Effectively managing the context is an essential challenge when you work with large languages models, especially in environments like Google Colab, where resource constraints and long documents can quickly exceed the available token windows. In this tutorial, we guide you through a practical implementation of the model context protocol (MCP) by building a ModelClcontextManager which automatically dulls the incoming text, generates semantic incorporations using phrase transformers and educated each piece according to the reorcess, importance and relevance. You will learn to integrate this manager with a sequence sequence model with the hugged sequence, demonstrated here with FLAN-T5, to add, optimize and recover only the most relevant context parts. Along the way, we will cover the counting of tokens with a GPT-2 tokenizer, strategies for optimizing the context window and interactive sessions that allow you to question and visualize your dynamic context in real time.
import torch
import numpy as np
from typing import List, Dict, Any, Optional, Union, Tuple
from dataclasses import dataclass
import time
import gc
from tqdm.notebook import tqdm
We import essential libraries to create a dynamic context manager: handle and NUMPY holding and tension operations, while typing and data classes provide structured type annotations and data containers. The utility modules, such as time and GC, support the horoditing and cleaning of memory, as well as TQDM.NoteBook offers interactive progress bars for the treatment of pieces in colab.
@dataclass
class ContextChunk:
"""A chunk of text with metadata for the Model Context Protocol."""
text: str
embedding: Optional(torch.Tensor) = None
importance: float = 1.0
timestamp: float = 0.0
metadata: Dict(str, Any) = None
def __post_init__(self):
if self.metadata is None:
self.metadata = {}
if self.timestamp == 0.0:
self.timestamp = time.time()
The Contextchunk data class summarizes a single text segment as well as its integration, an importance score attributed by the user, a time timeing and arbitrary metadata. His __post_init_ method ensures that each piece is stamped with current time during the creation and that the default metadata an empty dictionary if none is provided.
class ModelContextManager:
"""
Manager for implementing Model Context Protocol in LLMs on Google Colab.
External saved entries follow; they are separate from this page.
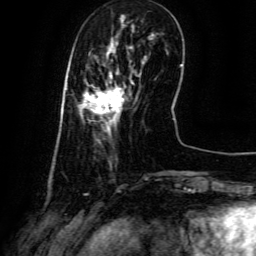
Breast MRI (dynamic contrast-enhanced), one axial slice. Slice 19 of 134 in the series (ordered by position). Cropped to one breast. Dynamic contrast-enhanced series, time point 2 of 6 at this slice position (early post-contrast). 3 T. TE 4.8 ms, TR 9.1 ms. 1.2 mm slice thickness. 256 × 256 image matrix, field of view 180 × 180 mm. Female patient.
Structures marked on this image (semi-automatic segmentation, software-assisted and operator-edited):
- enhancing-tissue mask used for the functional tumour volume (all voxels passing the contrast-enhancement thresholds inside the analysis volume; usually the tumour): bounding box [x1, y1, x2, y2] px = [79, 71, 133, 131]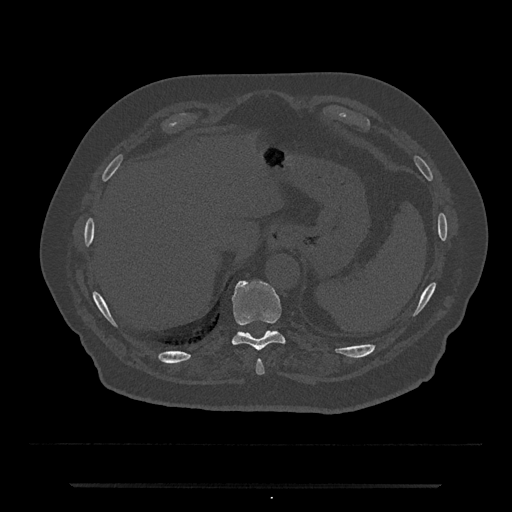
CT including the spine, one axial slice. Position 704 of 797 along the scan axis. Reconstruction kernel Br40s/3. 120 kVp. Bone window (W 1800 / L 400 HU). 512 × 512 image matrix, field of view 434 × 434 mm. Male patient, age 80 years. Case-level facts recorded for this patient, not image findings: primary cancer: prostate; vertebrae with lytic lesions (as recorded): L1, T11.
Outlined on this slice (semi-automatic segmentation, software-assisted and operator-edited):
- T10 vertebra: bounding box <231,280,285,351> (left, top, right, bottom; pixels)
- T9 vertebra: <256,360,265,375>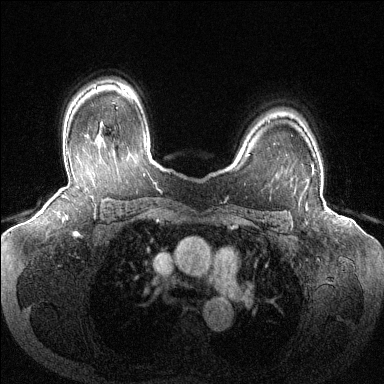
Breast MRI (dynamic contrast-enhanced), one axial slice; slice 97 of 144 in the series (ordered by position); dynamic contrast-enhanced series, time point 2 of 6 at this slice position (early post-contrast); 1.5 T; TE 1.6 ms, TR 4.6 ms; 1.2 mm slice thickness; 384 × 384 image matrix. Female patient.
Annotated regions visible in this slice (semi-automatic segmentation, software-assisted and operator-edited):
- enhancing-tissue mask used for the functional tumour volume (all voxels passing the contrast-enhancement thresholds inside the analysis volume; usually the tumour): bounding box <312,164,314,174> (left, top, right, bottom; pixels)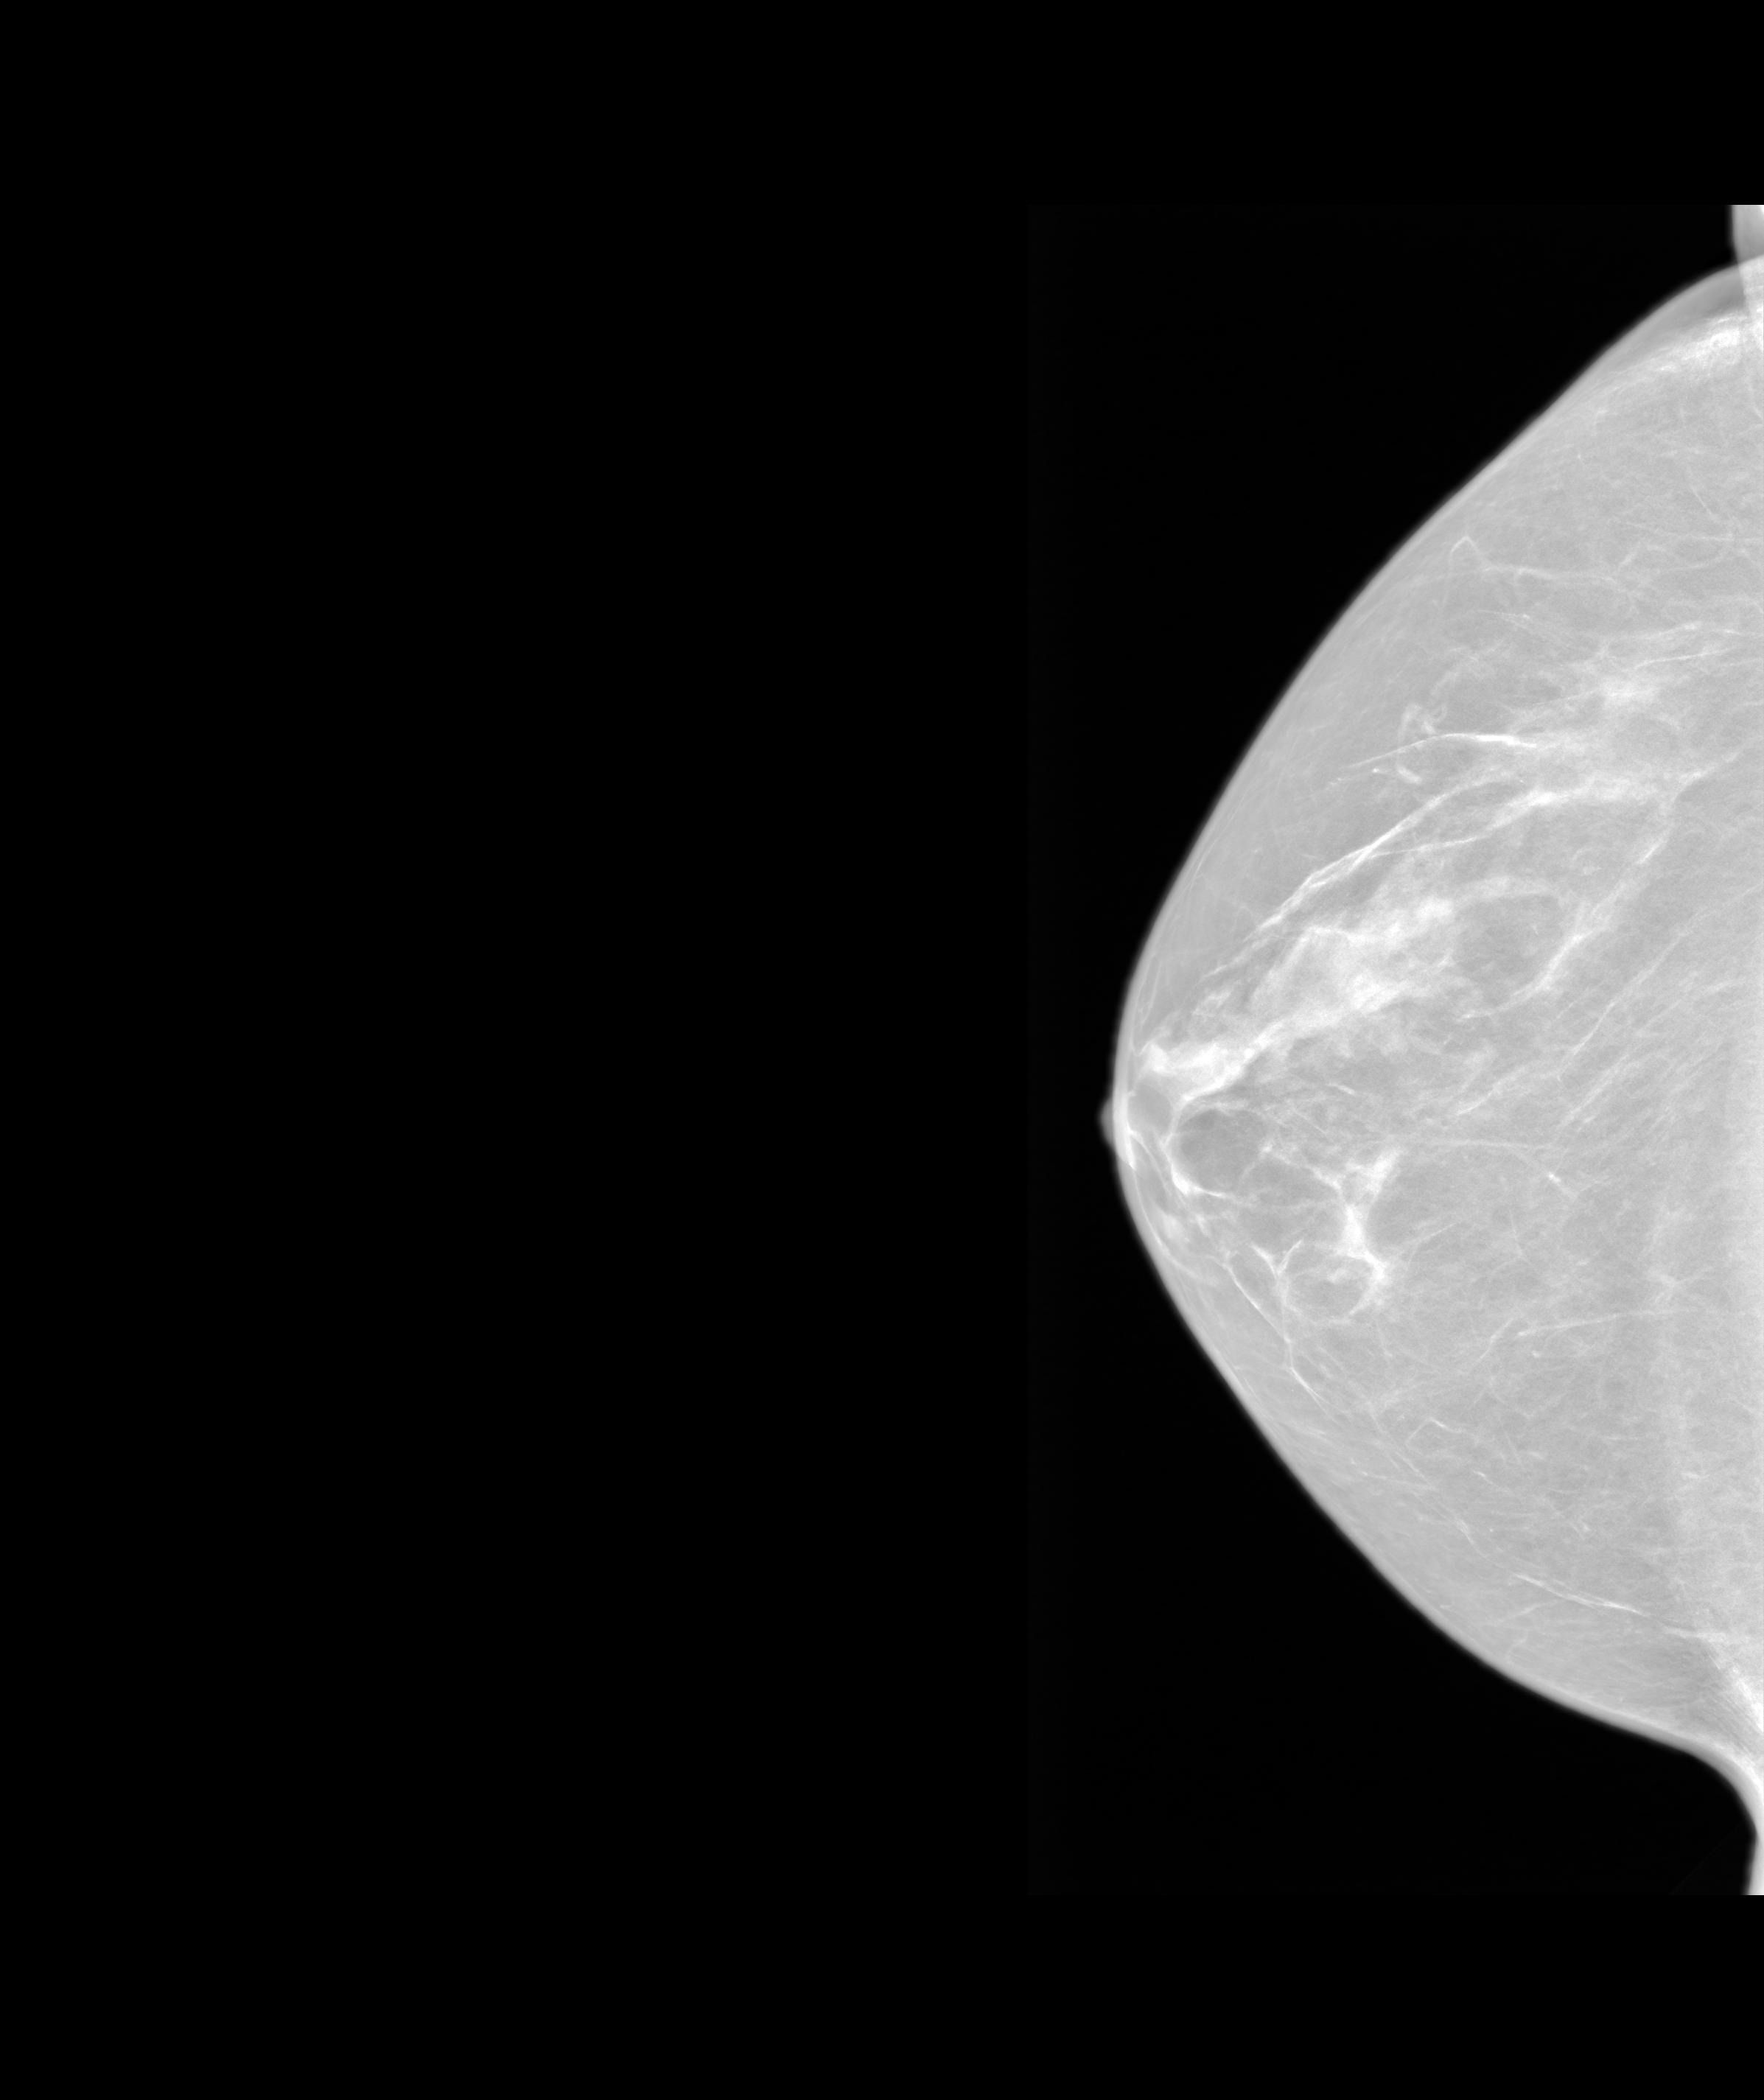
Annual screening mammography examination. Female patient, age 58 years.
Image type: synthesized 2-D view from tomosynthesis. Breast: right. Projection: craniocaudal (CC) view.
Handles context window optimization, token management, and relevance scoring.
"""
def __init__(
self,
max_context_length: int = 8192,
embedding_model: str = "sentence-transformers/all-MiniLM-L6-v2",
relevance_threshold: float = 0.7,
recency_weight: float = 0.3,
importance_weight: float = 0.3,
semantic_weight: float = 0.4,
device: str = "cuda" if torch.cuda.is_available() else "cpu"
):
"""
Initialize the Model Context Manager.
Args:
max_context_length: Maximum number of tokens in context window
embedding_model: Model to use for text embeddings
relevance_threshold: Threshold for chunk relevance to be included
recency_weight: Weight for recency in relevance calculation
importance_weight: Weight for importance in relevance calculation
semantic_weight: Weight for semantic similarity in relevance calculation
device: Device to run computations on
"""
self.max_context_length = max_context_length
self.device = device
self.chunks = ()
self.current_token_count = 0
self.relevance_threshold = relevance_threshold
self.recency_weight = recency_weight
self.importance_weight = importance_weight
self.semantic_weight = semantic_weight
try:
from sentence_transformers import SentenceTransformer
print(f"Loading embedding model {embedding_model}...")
self.embedding_model = SentenceTransformer(embedding_model).to(self.device)
print(f"Embedding model loaded successfully on {self.device}")
except ImportError:
print("Installing sentence-transformers...")
import subprocess
subprocess.run(("pip", "install", "sentence-transformers"))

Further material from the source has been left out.